А «кремень» Александру был нужен. Вокруг него толпой увивались паны-вельможи. Он со всеми поднимал кубок с хмельным, пил легко, лихо, и вельможи без особого почтения и вольно говорили ему, как равному, все, что взбредет в хмельную голову. Он со всеми соглашался, улыбался беспечно. Лишь изредка он хмурил брови, отмахивался от панов, но вдруг хлопал по плечу какого-либо гетмана или маршалка и милостиво одаривал его улыбкой. Все это дотошный дьяк Федор отметил и закруглил свой разговор с князем Семеном Ряполовским настораживающим выводом:

– Нас с тобой, боярин, многие каверзы ожидают, и придется держать глаз и ухо востро.

– В воду, что ли, поглядел, досужий? – удивился Ряполовский.

– Чти, как мыслишь, – отозвался Курицын.

В своем предсказании дьяк Федор не ошибся. Уже на другой день после торжественного обеда маршалок Станислав Глебович вручил князю Ряполовскому договорную грамоту. Поначалу князь Семен, прочитав ее, не увидел изъяна.

– Все тут при грамоте: вот печать, вот подпись – все, как положено. А ты говорил – каверзы… – заметил он дьяку Федору. – Наконец-то вижу праведную грамоту, – и передал ее Курицыну.

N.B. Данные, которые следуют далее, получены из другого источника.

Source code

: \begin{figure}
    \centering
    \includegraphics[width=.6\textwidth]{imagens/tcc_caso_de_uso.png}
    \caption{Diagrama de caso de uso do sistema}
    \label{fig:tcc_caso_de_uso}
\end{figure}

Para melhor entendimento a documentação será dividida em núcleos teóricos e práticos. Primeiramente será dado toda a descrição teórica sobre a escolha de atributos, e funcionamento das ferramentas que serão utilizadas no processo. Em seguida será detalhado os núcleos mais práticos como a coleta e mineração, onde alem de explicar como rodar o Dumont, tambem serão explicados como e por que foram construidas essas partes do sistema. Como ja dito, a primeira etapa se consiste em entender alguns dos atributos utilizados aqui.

Дьяк Федор начал читать ее медленно и прилежно, вдумываясь в каждую строчку и в смысл, что крылся за нею. И быть бы послам в позоре и в немилости от государя, если бы не дотошность Федора. Он нашел-таки коварную ловушку, которую приготовили добродеи великого князя Александра, о которой он сам, поди, не ведал.

– Экая оказия, ты посмотри-ка, боярин Семен! – воскликнул Федор. – И как это в нашей грамоте очутилась сия замечательная строчка: «Принуждать к переходу в римский закон великий князь Александр не будет, но княжна вольна перейти по своей воле»? Вот оно где, коварство литвинов, боярин Семен! Никому не дано раскрыть его, ежели и мы с тобой, как мыши, войдем в Ягеллонову мышеловку, – четко и твердо сказал дьяк Курицын князю Ряполовскому.

– То верно, мудрая твоя голова. Ой как не полюбится такая оговорка Ивану свет Васильевичу! – распалялся князь Семен.

Маршалок Глебович почтительно стоял рядом. Ему не нужен был толмач, он хорошо понимал русскую речь и теперь переживал из-за того, что хитрость государя Александра и его вельмож стала явной и понятной московитам. Он с холодком в душе ждал, какой оборот примет теперь раскрытый обман.

– Ты, пан маршалок Станислав, иди к своему князю и отдай сию грамоту. Его целование и клятва ложные, – сурово объявил князь Ряполовский и, смяв бумагу, вручил ее Глебовичу.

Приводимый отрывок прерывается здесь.